Can you, the reader, recall a time or two when you did not Do as Jesus Would Do?

We are all broken. I think too often we Christians tout our difference and separation from "those sinners." But we are sinners too. The only difference is that we are covered by a Divine Grace that many of "those sinners" don't even know about. To connect with them, they have to know that we are the same, but different. They have to know that we are broken too. The current mainstream Christian Visual Art is doing a WAY inadequate job of giving broken people anything to relate to.

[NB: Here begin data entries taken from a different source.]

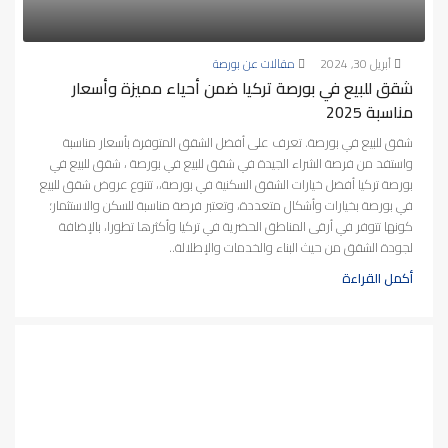
أبريل 30, 2024
مقالات عن بورصة
شقق للبيع في بورصة تركيا ضمن أحياء مميزة وأسعار
مناسبة 2025
شقق للبيع في بورصة. تعرف على أفضل الشقق المتوفرة بأسعار مناسبة
واستفد من فرصة الشراء الجيدة في شقق للبيع في بورصة ، شقق للبيع في
بورصة تركيا أفضل خيارات الشقق السكنية في بورصة،، تتنوع عروض شقق للبيع
في بورصة بخيارات وأشكال متعددة، وتعتبر فرصة مناسبة للسكن والاستثمار؛
كونها تتوفر في أرقى المناطق الحضرية في تركيا وأكثرها تطورا، بالإضافة
لجودة الشقق من حيث البناء والخدمات والإطلالة..
أكمل القراءة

Thank yo Kate for posting this. Luckily there are MANY excellent Christian artists out there. CIVA [Christians in the Visual Arts] is a great organization that has many, but not all, great visual artists who are also Christian, and from many Christian traditions. [Civa.org] I am also the Gallery Director at my college and I have begun to exhibit Christian artists, not because they are Christians, but because they are great artists, revealing truths relevant to all humanity. The next show we have in September will feature Sandra Bowden. Google her and you will find an exceptionally talented artist. There is hope. People of my generation are tired of phoneys and as our purchasing power increases, so will the offerings of the mainstream Christian Commercial outlets.

Thank you for indulging me, and I hope that you all keep an open mind to non-representational expressions of faith as well as realism, but that is a whole 'nuther comment.